Ah, não, eu não estava perturbada. Estava calma. O que poderia me acontecer
de mais grave do que já havia acontecido? Ser morta? No fundo, seria um alívio.
No aeroporto, papai ficou à espreita. Olhava no relógio, estremecia se alguém
encostasse nele. Ele pedira a um amigo que cuidasse para que meu nome não
aparecesse na lista de passageiros. Nem mesmo minhas iniciais. Certificou-se
disso. No momento de passar pelos seguranças, e depois, na sala de espera, dava
olhadelas furtivas em volta, suspeitando que cada passageiro sozinho pudesse ser
um capanga de Kadafi. Estava em um filme de espionagem. No avião, até o
momento da decolagem, ele supervisionou a entrada, incapaz de pronunciar uma
única palavra. Respirava ofegante, a boca estava seca. E suas mãos permaneceram apertadas no braço da poltrona até a escala em Roma. Como se uma ordem do

Guia pudesse fazer o avião retornar. No momento da aterrissagem, ele enfim

sorriu. Pela primeira vez, como admitiu, em muitos anos.

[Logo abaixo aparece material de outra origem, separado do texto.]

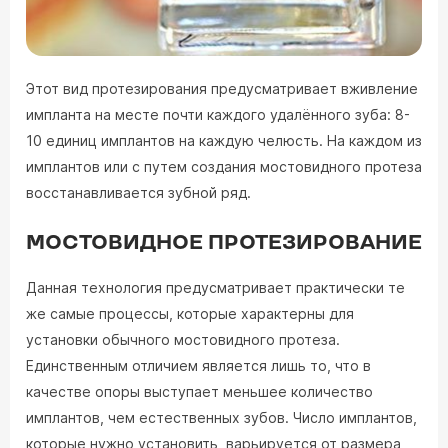
Этот вид протезирования предусматривает вживление
импланта на месте почти каждого удалённого зуба: 8-
10 единиц имплантов на каждую челюсть. На каждом из
имплантов или с путем создания мостовидного протеза
восстанавливается зубной ряд.
МОСТОВИДНОЕ ПРОТЕЗИРОВАНИЕ
Данная технология предусматривает практически те
же самые процессы, которые характерны для
установки обычного мостовидного протеза.
Единственным отличием является лишь то, что в
качестве опоры выступает меньшее количество
имплантов, чем естественных зубов. Число имплантов,
которые нужно установить, варьируется от размера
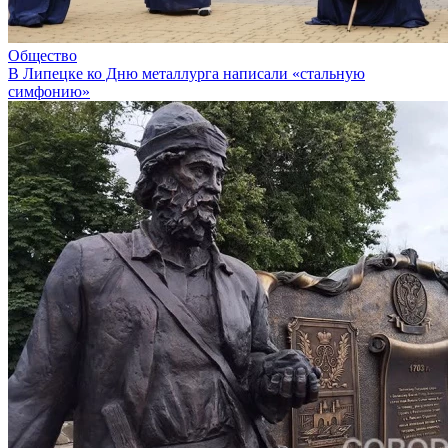
Общество
В Липецке ко Дню металлурга написали «стальную
симфонию»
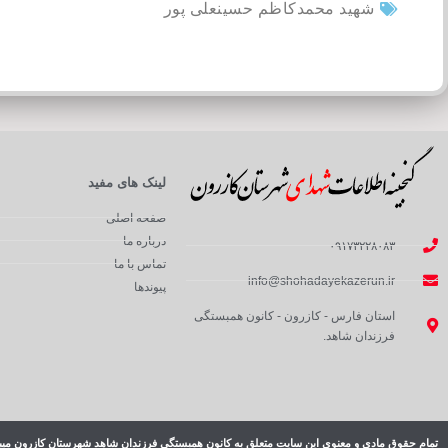
شهید محمدکاظم حسینعلی پور
لینک های مفید
صفحه اصلی
درباره ما
۰۹۱۷۳۲۲۸۰۸۳
تماس با ما
info@shohadayekazerun.ir
پیوندها
استان فارس - کازرون - کانون همبستگی
فرزندان شاهد.
تمام حقوق مادی و معنوی این سایت متعلق به کانون همبستگی فرزندان شاهد شهرستان کازرون میب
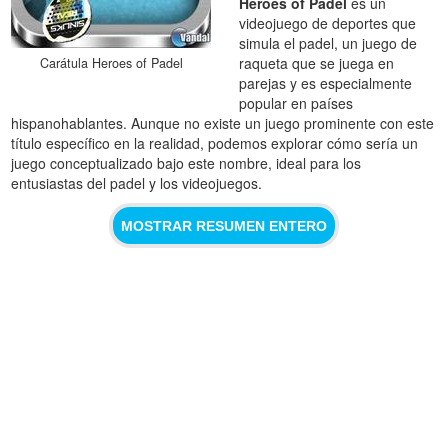
Heroes of Padel
es un
videojuego de deportes que
simula el padel, un juego de
raqueta que se juega en
Carátula Heroes of Padel
parejas y es especialmente
popular en países
hispanohablantes. Aunque no existe un juego prominente con este
título específico en la realidad, podemos explorar cómo sería un
juego conceptualizado bajo este nombre, ideal para los
entusiastas del padel y los videojuegos.
MOSTRAR RESUMEN ENTERO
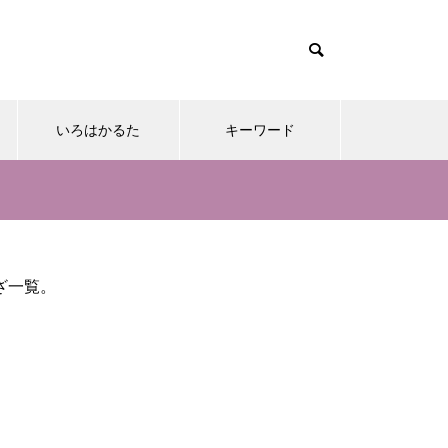
いろはかるた
キーワード
ざ一覧。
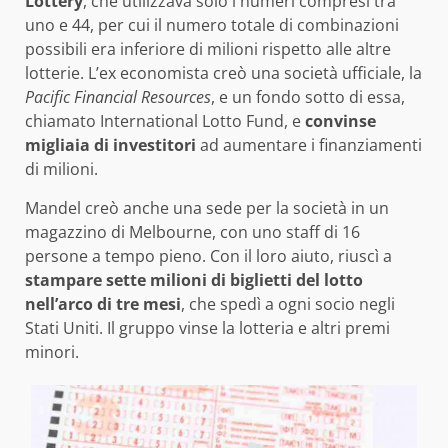
Lottery
, che utilizzava solo i numeri compresi tra
uno e 44, per cui il numero totale di combinazioni
possibili era inferiore di milioni rispetto alle altre
lotterie. L’ex economista creò una società ufficiale, la
Pacific Financial Resources
, e un fondo sotto di essa,
chiamato International Lotto Fund, e
convinse
migliaia di investitori
ad aumentare i finanziamenti
di milioni.
Mandel creò anche una sede per la società in un
magazzino di Melbourne, con uno staff di 16
persone a tempo pieno. Con il loro aiuto, riuscì a
stampare sette milioni di biglietti del lotto
nell’arco di tre mesi
, che spedì a ogni socio negli
Stati Uniti. Il gruppo vinse la lotteria e altri premi
minori.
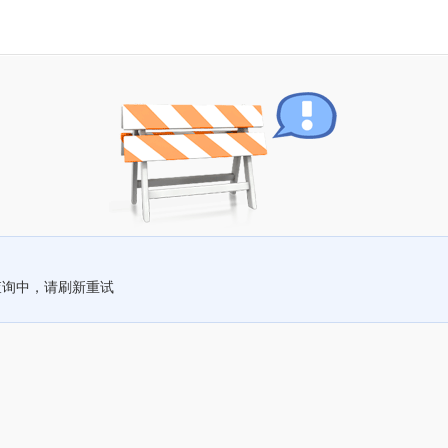
查询中，请刷新重试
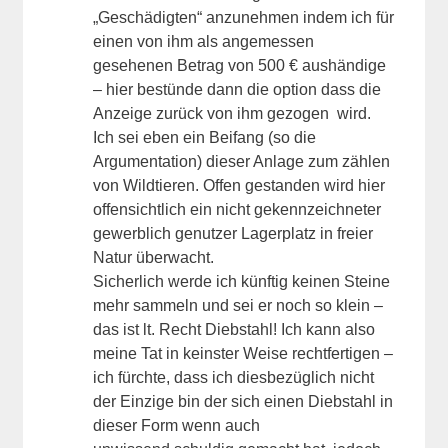
„Geschädigten“ anzunehmen indem ich für
einen von ihm als angemessen
gesehenen Betrag von 500 € aushändige
– hier bestünde dann die option dass die
Anzeige zurück von ihm gezogen wird.
Ich sei eben ein Beifang (so die
Argumentation) dieser Anlage zum zählen
von Wildtieren. Offen gestanden wird hier
offensichtlich ein nicht gekennzeichneter
gewerblich genutzer Lagerplatz in freier
Natur überwacht.
Sicherlich werde ich künftig keinen Steine
mehr sammeln und sei er noch so klein –
das ist lt. Recht Diebstahl! Ich kann also
meine Tat in keinster Weise rechtfertigen –
ich fürchte, dass ich diesbezüglich nicht
der Einzige bin der sich einen Diebstahl in
dieser Form wenn auch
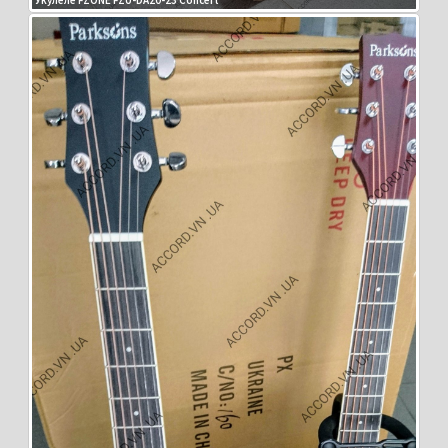
Укулеле FZONE FZU-DA20-23 Concert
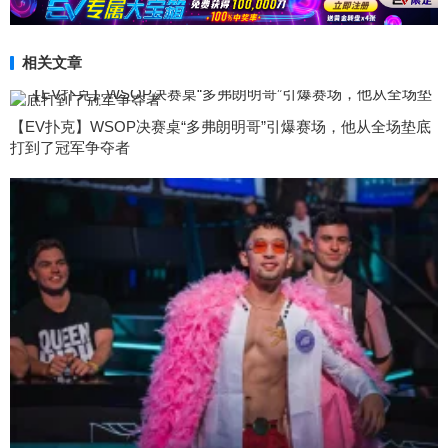
相关文章
【EV扑克】WSOP决赛桌“多弗朗明哥”引爆赛场，他从全场垫底
打到了冠军争夺者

Ele optara pela escala em Roma com o intuito de apagar qualquer pista.
Tínhamos ainda algumas horas de espera, e fui ao banheiro tirar o véu negro,
passar lápis nos olhos, gloss rosa e perfume. Afinal de contas, íamos a Paris, a
capital da beleza e da moda. Minha vida miserável acabara. Pelo menos eu achava.